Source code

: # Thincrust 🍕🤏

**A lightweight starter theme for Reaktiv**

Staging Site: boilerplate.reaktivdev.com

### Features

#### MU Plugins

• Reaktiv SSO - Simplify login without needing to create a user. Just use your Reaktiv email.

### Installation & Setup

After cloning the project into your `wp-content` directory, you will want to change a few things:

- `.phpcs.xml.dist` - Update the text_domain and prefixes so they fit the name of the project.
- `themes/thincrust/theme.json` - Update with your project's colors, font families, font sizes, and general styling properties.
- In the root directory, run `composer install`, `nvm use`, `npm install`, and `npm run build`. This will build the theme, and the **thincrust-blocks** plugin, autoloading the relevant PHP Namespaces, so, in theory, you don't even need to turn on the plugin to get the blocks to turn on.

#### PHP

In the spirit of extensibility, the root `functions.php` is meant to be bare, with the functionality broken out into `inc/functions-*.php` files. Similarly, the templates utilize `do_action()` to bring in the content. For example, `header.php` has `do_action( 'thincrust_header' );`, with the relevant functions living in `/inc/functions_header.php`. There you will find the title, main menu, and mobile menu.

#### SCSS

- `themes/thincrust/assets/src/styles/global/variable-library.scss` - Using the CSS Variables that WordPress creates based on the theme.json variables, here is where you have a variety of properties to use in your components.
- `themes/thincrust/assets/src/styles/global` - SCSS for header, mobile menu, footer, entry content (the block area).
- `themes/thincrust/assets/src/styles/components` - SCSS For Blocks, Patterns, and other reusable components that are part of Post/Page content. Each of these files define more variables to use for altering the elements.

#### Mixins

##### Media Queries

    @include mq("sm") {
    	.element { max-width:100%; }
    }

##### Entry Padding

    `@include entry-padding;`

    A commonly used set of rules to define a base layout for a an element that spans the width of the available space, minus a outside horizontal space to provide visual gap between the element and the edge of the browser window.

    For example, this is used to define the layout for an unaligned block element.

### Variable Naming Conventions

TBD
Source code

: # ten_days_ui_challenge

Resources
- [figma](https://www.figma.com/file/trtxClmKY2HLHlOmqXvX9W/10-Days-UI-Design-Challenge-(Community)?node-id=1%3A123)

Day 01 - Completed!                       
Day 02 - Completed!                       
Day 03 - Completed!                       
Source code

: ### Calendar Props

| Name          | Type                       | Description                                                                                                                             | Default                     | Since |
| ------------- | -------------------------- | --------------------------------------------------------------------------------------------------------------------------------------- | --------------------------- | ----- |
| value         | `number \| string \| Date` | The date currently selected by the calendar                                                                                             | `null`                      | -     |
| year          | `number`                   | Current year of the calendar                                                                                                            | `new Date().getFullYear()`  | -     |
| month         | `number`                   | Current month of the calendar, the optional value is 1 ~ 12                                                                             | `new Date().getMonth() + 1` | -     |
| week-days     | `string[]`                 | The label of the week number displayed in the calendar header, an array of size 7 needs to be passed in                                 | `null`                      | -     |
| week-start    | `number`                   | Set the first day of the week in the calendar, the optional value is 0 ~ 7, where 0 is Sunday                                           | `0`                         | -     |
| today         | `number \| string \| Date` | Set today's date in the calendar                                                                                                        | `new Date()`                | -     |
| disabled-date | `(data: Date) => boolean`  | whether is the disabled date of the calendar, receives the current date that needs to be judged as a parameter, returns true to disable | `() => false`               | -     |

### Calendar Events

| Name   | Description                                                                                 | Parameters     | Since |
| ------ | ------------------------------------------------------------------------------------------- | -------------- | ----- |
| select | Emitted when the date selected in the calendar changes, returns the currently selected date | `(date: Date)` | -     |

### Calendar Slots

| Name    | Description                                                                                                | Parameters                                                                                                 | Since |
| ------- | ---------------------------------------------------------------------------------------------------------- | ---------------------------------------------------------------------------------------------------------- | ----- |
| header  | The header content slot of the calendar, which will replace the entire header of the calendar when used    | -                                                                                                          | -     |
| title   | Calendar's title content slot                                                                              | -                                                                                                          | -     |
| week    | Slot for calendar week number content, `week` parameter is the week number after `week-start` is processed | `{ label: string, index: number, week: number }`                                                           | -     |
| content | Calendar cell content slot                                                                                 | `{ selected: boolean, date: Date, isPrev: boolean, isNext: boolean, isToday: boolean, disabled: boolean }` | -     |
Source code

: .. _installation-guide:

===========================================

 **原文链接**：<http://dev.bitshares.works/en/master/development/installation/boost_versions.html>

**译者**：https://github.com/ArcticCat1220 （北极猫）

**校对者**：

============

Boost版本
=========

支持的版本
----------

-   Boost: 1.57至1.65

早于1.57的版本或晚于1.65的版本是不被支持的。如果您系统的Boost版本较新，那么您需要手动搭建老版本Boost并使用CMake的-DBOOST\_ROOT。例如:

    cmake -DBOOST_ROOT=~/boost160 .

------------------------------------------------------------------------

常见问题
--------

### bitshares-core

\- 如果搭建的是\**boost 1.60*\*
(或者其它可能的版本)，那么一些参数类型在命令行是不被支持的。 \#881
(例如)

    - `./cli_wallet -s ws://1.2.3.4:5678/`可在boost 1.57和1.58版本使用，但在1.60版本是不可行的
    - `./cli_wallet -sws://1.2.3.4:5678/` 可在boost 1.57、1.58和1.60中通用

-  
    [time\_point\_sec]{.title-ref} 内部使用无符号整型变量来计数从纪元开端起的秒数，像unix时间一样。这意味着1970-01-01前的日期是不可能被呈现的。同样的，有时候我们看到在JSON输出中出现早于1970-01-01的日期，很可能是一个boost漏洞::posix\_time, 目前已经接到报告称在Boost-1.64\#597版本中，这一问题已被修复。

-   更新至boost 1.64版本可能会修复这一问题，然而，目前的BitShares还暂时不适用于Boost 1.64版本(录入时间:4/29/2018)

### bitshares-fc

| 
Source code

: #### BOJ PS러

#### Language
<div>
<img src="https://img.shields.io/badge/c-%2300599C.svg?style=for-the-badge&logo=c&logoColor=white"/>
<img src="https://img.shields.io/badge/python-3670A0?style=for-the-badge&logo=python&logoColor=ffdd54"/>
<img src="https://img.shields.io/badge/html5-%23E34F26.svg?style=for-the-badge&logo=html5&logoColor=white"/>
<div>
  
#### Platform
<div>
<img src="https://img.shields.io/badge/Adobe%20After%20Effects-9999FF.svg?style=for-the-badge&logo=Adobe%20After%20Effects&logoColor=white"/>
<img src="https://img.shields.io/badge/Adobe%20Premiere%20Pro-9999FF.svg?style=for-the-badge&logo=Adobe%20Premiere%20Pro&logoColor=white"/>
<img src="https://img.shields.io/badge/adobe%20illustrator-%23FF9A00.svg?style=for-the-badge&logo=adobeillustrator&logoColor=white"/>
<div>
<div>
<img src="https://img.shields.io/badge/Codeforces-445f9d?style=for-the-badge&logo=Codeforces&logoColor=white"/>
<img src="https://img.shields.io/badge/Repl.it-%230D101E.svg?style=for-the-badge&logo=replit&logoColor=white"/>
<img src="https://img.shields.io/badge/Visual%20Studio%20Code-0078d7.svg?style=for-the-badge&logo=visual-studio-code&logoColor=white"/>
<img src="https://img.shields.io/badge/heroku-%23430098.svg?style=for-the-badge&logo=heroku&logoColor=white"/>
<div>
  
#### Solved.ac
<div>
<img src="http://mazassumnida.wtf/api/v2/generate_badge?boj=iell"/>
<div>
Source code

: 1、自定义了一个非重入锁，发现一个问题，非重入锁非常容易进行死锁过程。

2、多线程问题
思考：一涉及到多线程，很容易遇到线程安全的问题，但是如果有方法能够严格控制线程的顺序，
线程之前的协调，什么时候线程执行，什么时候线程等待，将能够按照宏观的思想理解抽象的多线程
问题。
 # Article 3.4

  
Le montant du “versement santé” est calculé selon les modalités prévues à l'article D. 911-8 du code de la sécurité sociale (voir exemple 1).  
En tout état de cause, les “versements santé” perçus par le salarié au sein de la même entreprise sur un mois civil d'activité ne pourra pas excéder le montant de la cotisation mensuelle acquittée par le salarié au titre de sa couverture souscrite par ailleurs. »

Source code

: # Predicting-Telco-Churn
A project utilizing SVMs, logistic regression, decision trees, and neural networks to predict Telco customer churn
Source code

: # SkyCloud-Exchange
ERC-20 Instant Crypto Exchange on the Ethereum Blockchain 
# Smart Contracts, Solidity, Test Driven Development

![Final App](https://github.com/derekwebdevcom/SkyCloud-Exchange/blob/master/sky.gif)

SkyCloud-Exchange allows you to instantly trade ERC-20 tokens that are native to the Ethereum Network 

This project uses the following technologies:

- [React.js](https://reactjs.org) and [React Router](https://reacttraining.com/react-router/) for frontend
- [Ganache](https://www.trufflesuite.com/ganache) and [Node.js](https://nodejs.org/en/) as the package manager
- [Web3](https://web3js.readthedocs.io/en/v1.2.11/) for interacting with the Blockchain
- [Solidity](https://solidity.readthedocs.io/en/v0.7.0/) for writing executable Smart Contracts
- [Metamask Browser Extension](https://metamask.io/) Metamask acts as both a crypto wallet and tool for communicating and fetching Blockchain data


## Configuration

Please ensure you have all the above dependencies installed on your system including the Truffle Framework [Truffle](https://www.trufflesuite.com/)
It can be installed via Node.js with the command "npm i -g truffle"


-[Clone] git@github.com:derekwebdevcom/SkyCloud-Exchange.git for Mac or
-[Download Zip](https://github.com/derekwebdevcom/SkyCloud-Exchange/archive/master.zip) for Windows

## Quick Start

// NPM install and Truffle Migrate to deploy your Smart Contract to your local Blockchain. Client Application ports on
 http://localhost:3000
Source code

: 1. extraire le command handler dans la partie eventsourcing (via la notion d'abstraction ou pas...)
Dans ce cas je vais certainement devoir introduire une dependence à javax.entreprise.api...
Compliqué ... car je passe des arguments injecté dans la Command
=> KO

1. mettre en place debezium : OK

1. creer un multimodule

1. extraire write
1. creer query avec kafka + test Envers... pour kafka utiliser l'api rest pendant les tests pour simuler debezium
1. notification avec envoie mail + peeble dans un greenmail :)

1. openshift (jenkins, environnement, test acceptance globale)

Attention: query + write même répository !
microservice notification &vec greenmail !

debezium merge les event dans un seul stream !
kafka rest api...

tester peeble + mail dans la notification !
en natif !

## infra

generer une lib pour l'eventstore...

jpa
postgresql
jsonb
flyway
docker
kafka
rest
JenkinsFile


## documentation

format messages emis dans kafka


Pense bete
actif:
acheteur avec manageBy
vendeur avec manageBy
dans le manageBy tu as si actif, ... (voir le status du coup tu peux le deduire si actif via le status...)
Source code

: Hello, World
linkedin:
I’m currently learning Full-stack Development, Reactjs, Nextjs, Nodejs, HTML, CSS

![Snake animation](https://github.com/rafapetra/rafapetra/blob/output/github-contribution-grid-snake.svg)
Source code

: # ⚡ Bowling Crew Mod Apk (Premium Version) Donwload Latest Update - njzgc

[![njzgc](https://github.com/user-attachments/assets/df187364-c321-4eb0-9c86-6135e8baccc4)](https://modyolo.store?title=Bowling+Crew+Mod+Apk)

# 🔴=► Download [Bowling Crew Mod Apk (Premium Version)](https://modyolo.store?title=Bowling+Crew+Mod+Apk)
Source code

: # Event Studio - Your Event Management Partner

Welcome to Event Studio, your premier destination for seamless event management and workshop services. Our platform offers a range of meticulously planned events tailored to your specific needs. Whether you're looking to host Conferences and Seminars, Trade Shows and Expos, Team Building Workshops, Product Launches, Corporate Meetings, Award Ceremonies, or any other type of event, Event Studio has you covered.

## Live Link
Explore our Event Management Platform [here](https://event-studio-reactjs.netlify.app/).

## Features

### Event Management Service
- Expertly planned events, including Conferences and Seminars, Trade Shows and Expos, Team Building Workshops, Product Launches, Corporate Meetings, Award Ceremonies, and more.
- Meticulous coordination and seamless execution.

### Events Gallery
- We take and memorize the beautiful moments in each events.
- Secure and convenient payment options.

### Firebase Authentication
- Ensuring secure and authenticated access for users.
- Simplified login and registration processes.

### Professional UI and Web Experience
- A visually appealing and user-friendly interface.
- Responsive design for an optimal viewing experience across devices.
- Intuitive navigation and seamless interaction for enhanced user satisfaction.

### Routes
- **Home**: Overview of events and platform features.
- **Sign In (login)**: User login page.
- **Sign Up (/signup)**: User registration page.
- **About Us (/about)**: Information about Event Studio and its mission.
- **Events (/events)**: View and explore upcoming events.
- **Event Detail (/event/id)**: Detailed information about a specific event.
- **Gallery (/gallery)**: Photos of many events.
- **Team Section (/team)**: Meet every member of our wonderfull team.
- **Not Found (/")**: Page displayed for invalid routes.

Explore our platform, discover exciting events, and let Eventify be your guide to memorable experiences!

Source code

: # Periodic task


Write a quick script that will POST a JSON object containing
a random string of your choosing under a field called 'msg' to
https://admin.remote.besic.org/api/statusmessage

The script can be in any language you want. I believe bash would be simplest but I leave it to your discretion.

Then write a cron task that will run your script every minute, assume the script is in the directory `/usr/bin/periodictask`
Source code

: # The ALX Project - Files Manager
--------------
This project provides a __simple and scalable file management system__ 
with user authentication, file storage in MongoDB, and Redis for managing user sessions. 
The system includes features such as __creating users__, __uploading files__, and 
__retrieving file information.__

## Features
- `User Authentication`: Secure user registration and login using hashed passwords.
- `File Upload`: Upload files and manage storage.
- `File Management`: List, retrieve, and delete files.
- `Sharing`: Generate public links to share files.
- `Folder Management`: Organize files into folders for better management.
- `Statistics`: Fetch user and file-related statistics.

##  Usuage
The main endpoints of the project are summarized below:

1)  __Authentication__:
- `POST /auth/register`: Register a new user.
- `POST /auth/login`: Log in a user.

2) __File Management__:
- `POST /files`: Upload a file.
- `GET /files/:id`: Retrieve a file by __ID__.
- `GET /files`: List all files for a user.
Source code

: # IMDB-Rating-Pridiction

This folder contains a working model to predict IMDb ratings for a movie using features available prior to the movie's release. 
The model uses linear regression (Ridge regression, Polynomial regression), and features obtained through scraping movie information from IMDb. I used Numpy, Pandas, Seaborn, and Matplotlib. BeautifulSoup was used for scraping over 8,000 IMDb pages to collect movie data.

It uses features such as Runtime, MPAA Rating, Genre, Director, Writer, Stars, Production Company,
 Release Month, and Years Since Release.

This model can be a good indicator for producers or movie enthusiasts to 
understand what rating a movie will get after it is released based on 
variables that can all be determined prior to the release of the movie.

· · · · ·

Look for the string "Building" in the entries above. Copy every line that has it.

Welcome to Event Studio, your premier destination for seamless event management and workshop services. Our platform offers a range of meticulously planned events tailored to your specific needs. Whether you're looking to host Conferences and Seminars, Trade Shows and Expos, Team Building Workshops, Product Launches, Corporate Meetings, Award Ceremonies, or any other type of event, Event Studio has you covered.
- Expertly planned events, including Conferences and Seminars, Trade Shows and Expos, Team Building Workshops, Product Launches, Corporate Meetings, Award Ceremonies, and more.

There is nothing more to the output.